■ What the task requires ■
Print the whole listing below exactly as given, pictures excluded.

■ Exercise data ■
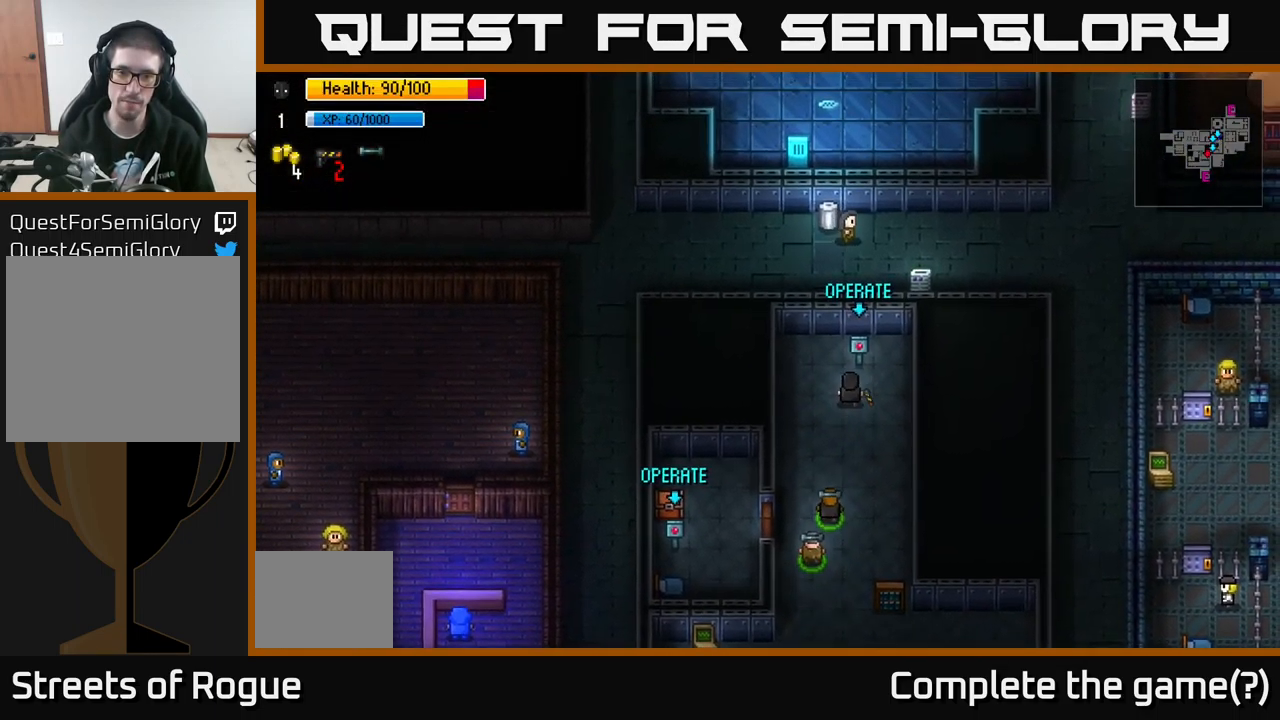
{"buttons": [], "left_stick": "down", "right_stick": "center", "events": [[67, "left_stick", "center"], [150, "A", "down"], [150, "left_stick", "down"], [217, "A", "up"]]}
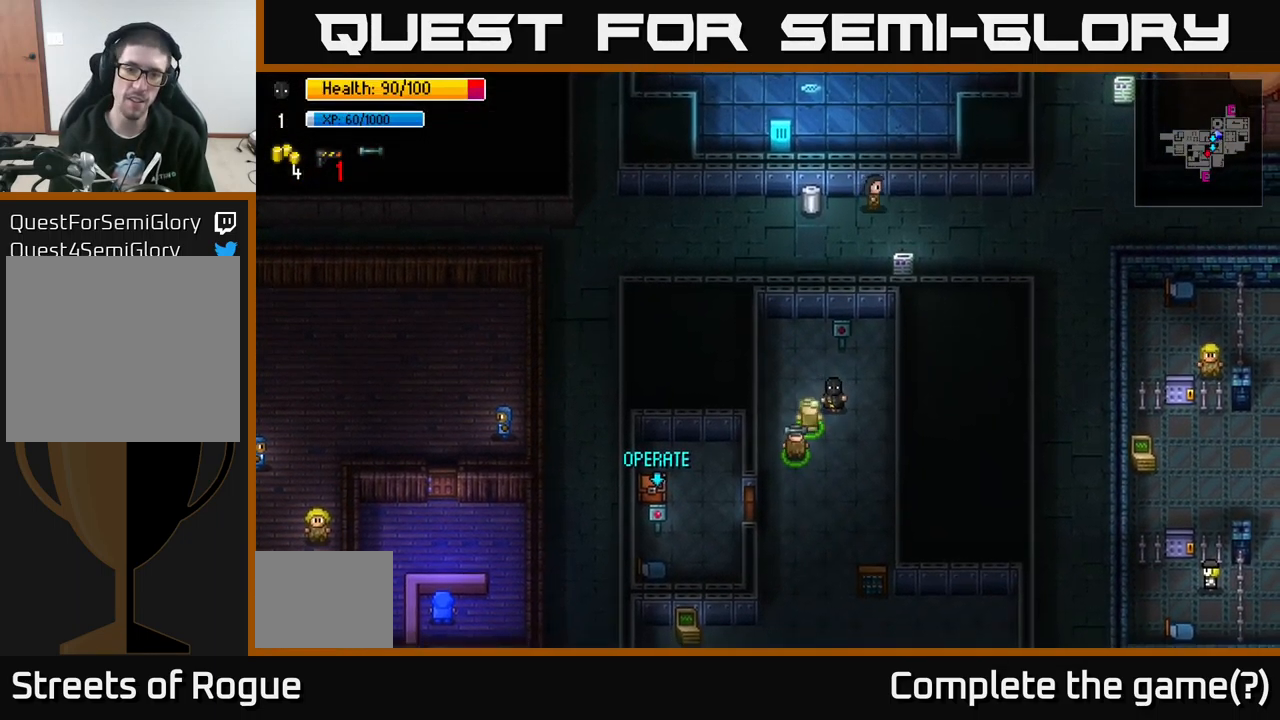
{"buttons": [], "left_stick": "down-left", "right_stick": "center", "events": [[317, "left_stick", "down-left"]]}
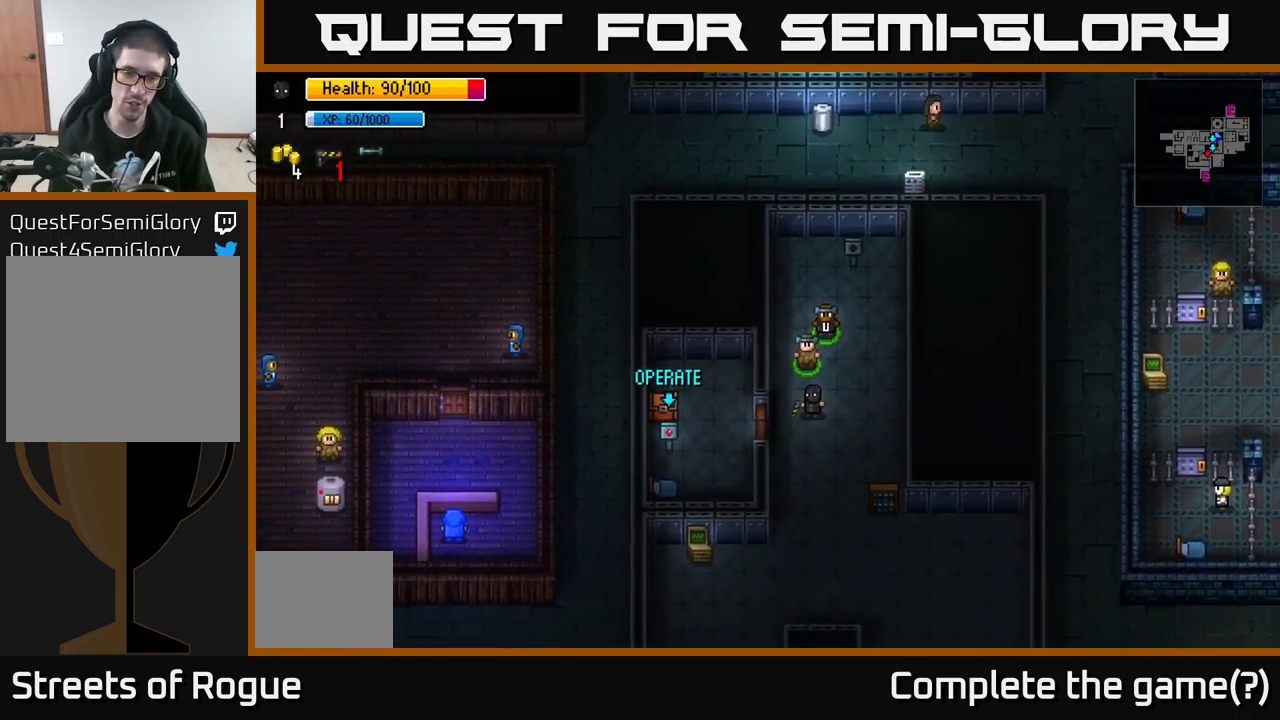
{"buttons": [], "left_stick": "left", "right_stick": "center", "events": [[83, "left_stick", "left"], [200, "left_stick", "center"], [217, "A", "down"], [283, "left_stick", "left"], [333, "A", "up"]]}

■ Answer to this task ■
{"buttons": [], "left_stick": "down", "right_stick": "center", "events": [[67, "left_stick", "center"], [150, "A", "down"], [150, "left_stick", "down"], [217, "A", "up"]]}
{"buttons": [], "left_stick": "down-left", "right_stick": "center", "events": [[317, "left_stick", "down-left"]]}
{"buttons": [], "left_stick": "left", "right_stick": "center", "events": [[83, "left_stick", "left"], [200, "left_stick", "center"], [217, "A", "down"], [283, "left_stick", "left"], [333, "A", "up"]]}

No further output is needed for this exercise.